Celle-ci trouve ses ori­gines à la fin des années 1960 et acquiert ici une régénérescence.

C’est en 2005 que Ludo­vic Che­ma­rin décide de mettre fin à sa car­rière d’artiste. 6 ans plus tard, Damien Beguet et P. Nico­las Ledoux se pro­posent de la réac­ti­ver. Ils la rachètent de même que son nom sous la forme d’une marque et l’intégralité des droits patri­mo­niaux de son œuvre.
D’où l’invention de “Ludo­vic Che­ma­rin©” en tant que per­sonne morale de droit privé et comme la che­ville ouvrière d’une fic­tion artis­tique conforme aux codes du monde de l’art.

En pro­dui­sant des œuvres et des expo­si­tions sous l’appellation “Ludo­vic Che­ma­rin©”, celle-ci devient un acteur cri­tique du réseau ins­ti­tu­tion­nel et du mar­ché de l’art. L’objectif est de l’infiltrer pour en inter­ro­ger les enjeux et en tes­ter les limites.
Entre autres sont inter­ro­gées les condi­tions de la vie et de la mort des œuvres d’art, l’institution muséale, ses méca­nismes et le sta­tut de l’artiste.

Le pro­gramme de Ludo­vic Che­ma­rin© renou­velle la cri­tique du sys­tème de l’art enga­gée par les artistes concep­tuels et appro­pria­tion­nistes de la fin des années 1960 aux années 1980. En un tel pro­ces­sus,  le“Kentia”  tient une place pri­vi­lé­giée.  Il devient la plante fétiche de Ludo­vic Che­ma­rin©, d’autant qu’il s’agit d’un motif récur­rent dans plu­sieurs de ses pro­duc­tions.
Et ce, en affi­lia­tion avec deux artistes réfé­rences : Mar­cel Brood­thaers et Phi­lippe Thomas.

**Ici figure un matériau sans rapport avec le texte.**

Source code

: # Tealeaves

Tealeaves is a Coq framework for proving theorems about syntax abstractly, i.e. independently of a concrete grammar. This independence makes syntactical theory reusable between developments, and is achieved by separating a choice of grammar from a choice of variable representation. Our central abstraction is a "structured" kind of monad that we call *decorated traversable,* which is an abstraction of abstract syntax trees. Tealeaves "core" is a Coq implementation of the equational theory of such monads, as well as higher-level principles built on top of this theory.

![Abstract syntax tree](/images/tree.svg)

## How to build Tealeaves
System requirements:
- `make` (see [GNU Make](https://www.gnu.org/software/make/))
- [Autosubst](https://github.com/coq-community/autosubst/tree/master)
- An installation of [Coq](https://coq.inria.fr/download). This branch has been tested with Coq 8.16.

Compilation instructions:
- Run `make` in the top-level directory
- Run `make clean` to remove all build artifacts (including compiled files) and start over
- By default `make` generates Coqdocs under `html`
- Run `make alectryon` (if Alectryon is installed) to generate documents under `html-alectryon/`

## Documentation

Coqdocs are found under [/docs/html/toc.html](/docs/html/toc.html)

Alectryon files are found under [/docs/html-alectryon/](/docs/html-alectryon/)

Ce livre est à mi-chemin entre le livre d’artiste, l’essai et le cata­logue. Il  tra­vaille la rémi­nis­cence du ken­tia sur plu­sieurs plan.  Il devient une sorte de sym­bole, nourri par l’histoire de l’art et repré­sente un arché­type ou un nou­vel arti­fice dans son spec­tacle. Il  per­met de revi­si­ter les marges visibles comme invi­sibles de l’institution artis­tique en deve­nant ce que Natha­lie Leleu nomme “His­toires d’un stipe”.
Ce type de pal­mier plante le décor plus qu’il ne fait de lui une œuvre d’art. Le tout dans un jeu en abîme de la mise en scène.

jean-paul gavard-perret

Ludo­vic Che­ma­rin©, Ken­tia, avec des textes de Pierre-Olivier Albano, Ludo­vic Che­ma­rin, Lau­rence Cor­bel, Éme­line Jaret & Natha­lie Leleu, Rennes, édi­tions Incer­tain Sens, 2020, 126 p. — 19,00 €.